Allen now says it is “painful to watch” how those on top of the economy can ride out the pandemic by telecommuting with little virus exposure, while essential workers struggle with inadequate personal protective equipment. “There’s a real feeling of a tale of two Commonwealths, and we can’t go on that way,” Allen said. She said an equitable recovery will involve achieving a “fair and flourishing economy” with a focus on creating good quality jobs.
Allen, in her video, focuses on issues of inequality plaguing Massachusetts –– income and wealth inequality, food insecurity, inequity in school opportunity, and climate issues. “We all have a role to play in putting our society back on a track that really distributes opportunity fairly, and if our elected officers are not delivering that, then we have to make a change,” she says.
If elected, Allen said in an interview that her top issues will include criminal justice reform and securing alternatives to incarceration; health care issues like addressing substance use disorder, building up the public health infrastructure, and lowering costs; and maintaining initiatives like early voting and mail-in voting that increased participation in democracy during the pandemic.
In her campaign video, Allen tears up as she talks about her cousin Michael, who was arrested at age 15 for carjacking, and the impact mass incarceration has on families. Allen said in an interview that Michael’s death in 2009 was devastating to her. Michael went to prison for 11 years, then was killed three years later by someone he met in prison. “The shock also showed me how badly as a society we’re failing young people, and increased my sense of urgency about the need for change,” Allen said.
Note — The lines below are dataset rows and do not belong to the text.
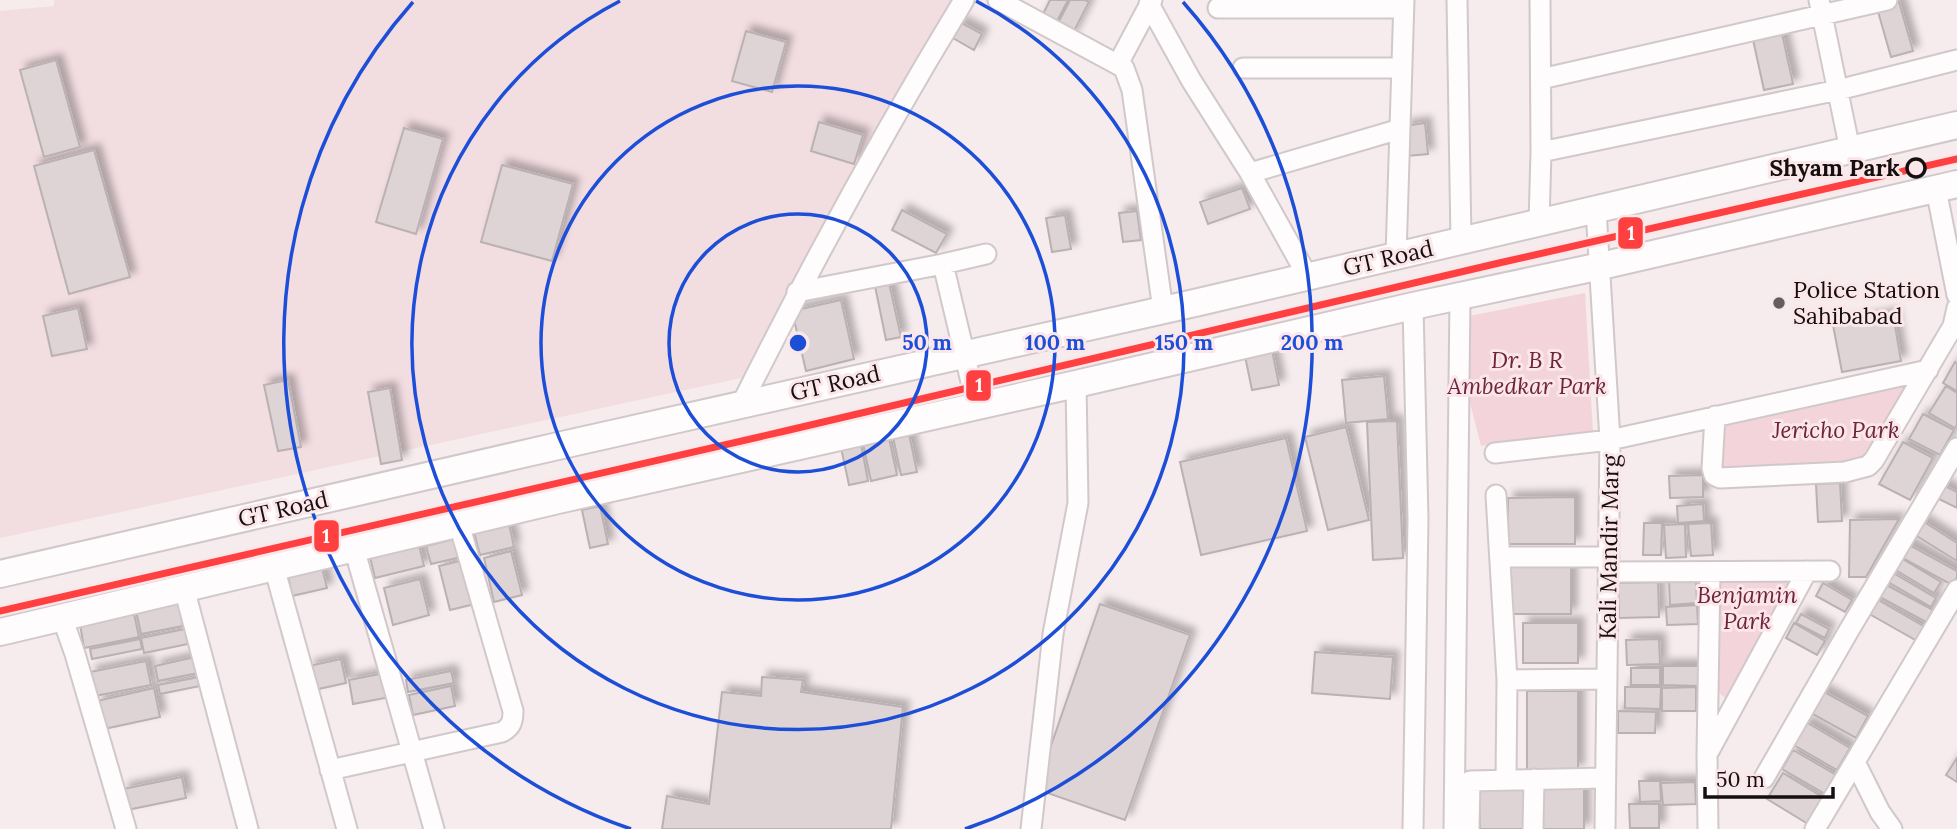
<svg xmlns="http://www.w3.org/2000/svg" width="1957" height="829" font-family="Lora,serif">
	<defs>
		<filter id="shadow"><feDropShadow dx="6" dy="-6" stdDeviation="3.5" flood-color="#0004"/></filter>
	</defs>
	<rect width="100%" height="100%" fill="#f6ebed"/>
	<path fill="#f2dde1" d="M54,0H968L750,376L0,538V11L54,6Z"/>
	<path fill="#f3d4db" d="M1585,293L1593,433L1481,446L1449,320Z
		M1922,374L1856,465L1715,470L1719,420Z
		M1802,575L1731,703L1713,688L1714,576Z"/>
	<path fill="#ded4d6" stroke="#bab1b2" stroke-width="2" filter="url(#shadow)" d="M1050,0H1068L1054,27L1040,20Z
		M1070,0H1085L1089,2L1071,37L1055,29Z
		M1899,2L1913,51L1891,57L1877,8Z
		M960,22L982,34L974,50L951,37Z
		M1781,29L1793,84L1764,90L1752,35Z
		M746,31L786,42L772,92L732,81Z
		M56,60L80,147L44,157L20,70Z
		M819,122L863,135L854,164L811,151Z
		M1425,123L1428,154L1407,156L1404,126Z
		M404,128L443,139L416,234L376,222Z
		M94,150L130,277L69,294L34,166Z
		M502,165L573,184L552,261L481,242Z
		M1242,188L1250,209L1208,224L1200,202Z
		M902,210L947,234L936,253L892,230Z
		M1137,211L1141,240L1123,242L1119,213Z
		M1065,215L1071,249L1052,252L1046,218Z
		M889,283L901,337L886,340L875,286Z
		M841,300L854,359L806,371L792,311Z
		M78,308L87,349L52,356L43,316Z
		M1893,314L1901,361L1842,372L1833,325Z
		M1272,350L1279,385L1252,390L1245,356Z
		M1955,362L1957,363V391L1943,383Z
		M1384,376L1388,419L1346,423L1342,380Z
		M288,380L301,447L278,451L264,385Z
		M1946,386L1957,393V425L1955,428L1929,413Z
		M390,388L402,460L381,464L368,392Z
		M1923,414L1954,430L1940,455L1909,439Z
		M1397,421L1403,558L1373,560L1367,422Z
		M1346,427L1369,520L1328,530L1305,437Z
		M887,429L897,475L871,481L861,434Z
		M909,434L917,472L901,475L893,437Z
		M1286,438L1307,531L1201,555L1180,462Z
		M860,439L868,481L849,485L840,443Z
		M1903,442L1933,458L1910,500L1879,484Z
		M1703,475V497L1670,498L1669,476Z
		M1840,483L1842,521L1818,522L1816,484Z
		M1939,483L1957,492V508L1933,496Z
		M1575,497V544H1508V498Z
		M1703,504L1704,521L1678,523L1677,506Z
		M600,506L608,544L590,548L582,510Z
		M1899,519L1866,577H1849L1850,520Z
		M1921,520L1957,543V561L1912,533Z
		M1644,523H1662L1661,555H1643Z
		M1711,523L1713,555L1691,556L1688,524Z
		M509,524L514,547L480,555L474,532Z
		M1685,524L1686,557L1666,558L1664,525Z
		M462,537L466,556L431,564L426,546Z
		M1904,542L1957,571V577L1952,585L1897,555Z
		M419,545L424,566L375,578L370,557Z
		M511,551L522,595L494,602L484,558Z
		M1896,555L1941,582L1934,593L1889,566Z
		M468,559L479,603L450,610L439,566Z
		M1509,566H1571V614H1509Z
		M322,568L327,588L292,596L288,575Z
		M1888,570L1936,598L1931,607L1883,579Z
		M420,579L429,615L393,625L384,588Z
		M1696,580L1697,603L1670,605L1669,581Z
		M1658,582L1659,617L1619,618L1618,583Z
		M1823,583L1852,600L1845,612L1816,596Z
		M1883,583L1933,610L1926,622L1876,595Z
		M1873,597L1925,627L1917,641L1864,611Z
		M178,602L183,626L141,634L136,610Z
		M1100,604L1190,635L1125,820L1036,789Z
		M1697,605L1698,624L1667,625L1666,607Z
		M134,614L139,637L84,648L80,624Z
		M1801,614L1829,629L1825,638L1796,623Z
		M1523,623H1578V663H1523Z
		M1794,623L1825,641L1817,655L1786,638Z
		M185,629L188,644L144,653L141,638Z
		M140,639L142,649L92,659L90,649Z
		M1659,639L1660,664L1627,665L1626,640Z
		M1315,652L1393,657L1390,699L1312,693Z
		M195,657L198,673L158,681L155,666Z
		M341,659L346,683L314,690L309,666Z
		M146,661L151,685L95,696L90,672Z
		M1663,666H1700L1699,686L1663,685Z
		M1631,668H1660V685H1631Z
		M451,671L454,683L408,692L406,680Z
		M385,673L390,697L353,704L349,680Z
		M199,677L200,686L160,694L158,685Z
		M762,677L803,680L801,692L903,707L891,829H662L667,796L709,804L722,692L761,696Z
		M451,686L455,706L413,715L409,695Z
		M1625,687H1661L1660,709L1625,708Z
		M1696,687V711H1662V688Z
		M154,688L160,717L104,729L97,701Z
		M1821,690L1868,716L1856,738L1809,712Z
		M1527,691H1578V770H1527Z
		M1618,711L1656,712L1655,733H1618Z
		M1806,722L1850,748L1837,770L1792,744Z
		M1793,750L1838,776L1827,795L1782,769Z
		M1957,758V782L1946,775Z
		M1783,773L1824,798L1808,824L1767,799Z
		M182,777L186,798L127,810L123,789Z
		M1639,781H1660L1661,801L1640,802Z
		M1695,782L1696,804L1663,805L1661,783Z
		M1480,784H1526L1527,829H1480Z
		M1538,786H1584V829H1537Z
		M1629,804H1659V828H1630Z"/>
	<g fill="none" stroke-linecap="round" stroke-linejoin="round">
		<g stroke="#d1c8ca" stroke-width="23">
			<path id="minor" d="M998,0L1124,68L1132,90L1163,310
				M1457,0L1461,241
				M1540,0L1541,152L1838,90L1957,60
				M1819,0L1850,150
				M1149,4L1191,80L1250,173L1308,277
				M1218,8H1403
				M1118,64L1152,0
				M1243,68H1402
				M1541,79L1887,0
				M1250,173L1400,129
				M1936,189L1957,295
				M1596,210L1610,440L1605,829
				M1539,223L1541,152
				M1396,256L1404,0
				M943,264L977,407
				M797,292L943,264L986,254
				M741,405C810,267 884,131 964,0
				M1715,416L1712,468L1714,475L1720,478L1845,472L1868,466L1874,460L1953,326L1957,308
				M1495,453L1610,440L1928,370
				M1496,495L1507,680L1506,780
				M354,548L434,829
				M1500,557H1609
				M274,567L347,829
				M1608,572L1830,571
				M184,588L248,829
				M62,617L75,654L126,829
				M1507,680L1607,679
				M1709,751L1807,571
				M1855,762L1880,812L1892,829
				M330,770L502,732C511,727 513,722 513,711L459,524
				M1764,778L1848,632L1957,448
				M1031,829L1053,634L1078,503L1076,384
				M1413,829L1418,519L1413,306
				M1454,829L1460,296
				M1469,829L1470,781L1605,778
				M1533,829L1534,779
				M1708,829L1707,755L1710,572
				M1815,829L1957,590"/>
		</g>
		<g stroke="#d1c8ca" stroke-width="30">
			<path id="highway" d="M0,574L558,446L1199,302L1957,125
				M0,632L558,500L1076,384L1413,306L1601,266L1957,184"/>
		</g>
		<use href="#minor" stroke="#fefcfc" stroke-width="19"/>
		<use href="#highway" stroke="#fefcfc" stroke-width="26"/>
		<g stroke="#fbe6ea" stroke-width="12">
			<path id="metro-1" d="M0,611L785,431L1499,263L1957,159"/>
		</g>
		<use href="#metro-1" stroke="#ff4040" stroke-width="7"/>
	</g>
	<g fill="none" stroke="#1d4ed8" stroke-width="3.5">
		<circle cx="798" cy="343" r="129"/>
		<circle cx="798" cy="343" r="257"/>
		<path d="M976 1A386 386 0 1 1 620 1"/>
		<path d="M631 829A514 514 0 0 1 413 2M1183 2A514 514 0 0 1 965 829"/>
	</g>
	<circle fill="#fbe6ea" stroke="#160f10" stroke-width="3.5" cx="1916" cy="168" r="9"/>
	<circle fill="#645c5d" stroke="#fbe6ea" stroke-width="2.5" cx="1779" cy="303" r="7"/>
	<g text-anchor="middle" stroke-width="6" stroke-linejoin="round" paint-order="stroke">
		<g font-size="23" font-weight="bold" fill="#160f10" stroke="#fbe6ea" text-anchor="end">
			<text x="1900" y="176">Shyam Park</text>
		</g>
		<g font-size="23" fill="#160f10" stroke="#fbe6ea">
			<text transform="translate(1388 258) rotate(-13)" y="8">GT Road</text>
			<text transform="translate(835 383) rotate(-13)" y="8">GT Road</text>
			<text transform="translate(283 509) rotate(-13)" y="8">GT Road</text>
			<text transform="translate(1609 547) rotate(-89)" y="8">Kali Mandir Marg</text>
		</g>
		<g font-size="23" fill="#160f10" stroke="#fbe6ea" text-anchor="start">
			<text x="1793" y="298">Police Station<tspan x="1793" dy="26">Sahibabad</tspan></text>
		</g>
		<g font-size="23" font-style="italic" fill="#6e243d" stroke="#fbe6ea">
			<text x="1527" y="368">Dr. B R<tspan x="1527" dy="26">Ambedkar Park</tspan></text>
			<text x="1836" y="438">Jericho Park</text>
			<text x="1747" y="603">Benjamin<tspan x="1747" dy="26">Park</tspan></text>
		</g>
	</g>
	<circle cx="798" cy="343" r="10" fill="#1d4ed8" stroke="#fbe6ea" stroke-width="3.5"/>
	<g font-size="21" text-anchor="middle" font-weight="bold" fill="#1d4ed8" stroke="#fbe6ea" stroke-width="6" stroke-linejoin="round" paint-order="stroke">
		<text x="927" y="350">50 m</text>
		<text x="1055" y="350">100 m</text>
		<text x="1184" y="350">150 m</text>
		<text x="1312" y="350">200 m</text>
	</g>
	<g stroke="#fbe6ea" stroke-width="2.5">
		<rect x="1617" y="216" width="27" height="34" rx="7" fill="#ff4040"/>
		<rect x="965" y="369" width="27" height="33" rx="7" fill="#ff4040"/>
		<rect x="313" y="519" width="27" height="34" rx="7" fill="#ff4040"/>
	</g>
	<g font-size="19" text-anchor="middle" font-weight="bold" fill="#fff">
		<text x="1631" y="240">1</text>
		<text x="979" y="392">1</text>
		<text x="326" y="543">1</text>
	</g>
	<path d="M1705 787v10h128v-10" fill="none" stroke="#160f10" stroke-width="3.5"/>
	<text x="1716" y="787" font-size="21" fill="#160f10" stroke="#fbe6ea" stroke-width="5" paint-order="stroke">50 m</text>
</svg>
Allen earned degrees from Princeton University and the University of Cambridge, then moved to Massachusetts in 1996 to get a PhD in government from Harvard. She taught at the University of Chicago and the Institute for Advanced Study in Princeton, New Jersey, before moving back to Massachusetts in 2015 for a position at Harvard, where she is now a university professor in addition to leading the Center for Ethics. She also spent a decade of the board of trustees of Amherst College.
Allen said another impetus for her run was the shock she felt after the 2016 election as she saw President Trump “erode democratic norms.” Allen said she feels the need to “restore values of democracy in the public sphere,” such as trustworthiness and truth.
On several issues, including whether the state needs to raise taxes and how she would approach improving education, Allen declined to offer specifics but said she is embarking on a listening tour to learn about ideas from around the state.
Asked about the job Baker is doing, Allen declined to criticize his performance but said she believes democracies are stronger when elections are competitive and “Massachusetts is ready for a new voice in this election.”Allen hired as her campaign manager Reynolds Graves, a vice president at national communications firm SKDKnickerbocker and former lobbyist at Rasky Partners. Graves has worked as government relations director for Suffolk County Sheriff Steven Tompkins, deputy chief of staff for Boston City Councilor Tito Jackson, assistant director of personnel for Democratic Gov. Deval Patrick, and field director for Baker’s 2014 campaign. Allen’s campaign chairman is former Harvard Business School professor Malcolm Salter.
Attorney General Maura Healey, a Democrat, is widely speculated to be considering a 2022 run for governor. On the Republican side, if Baker doesn’t seek another term, Lt. Gov. Karyn Polito is a likely contender. Politico reported that former Republican state representative Geoff Diehl is also considering a run.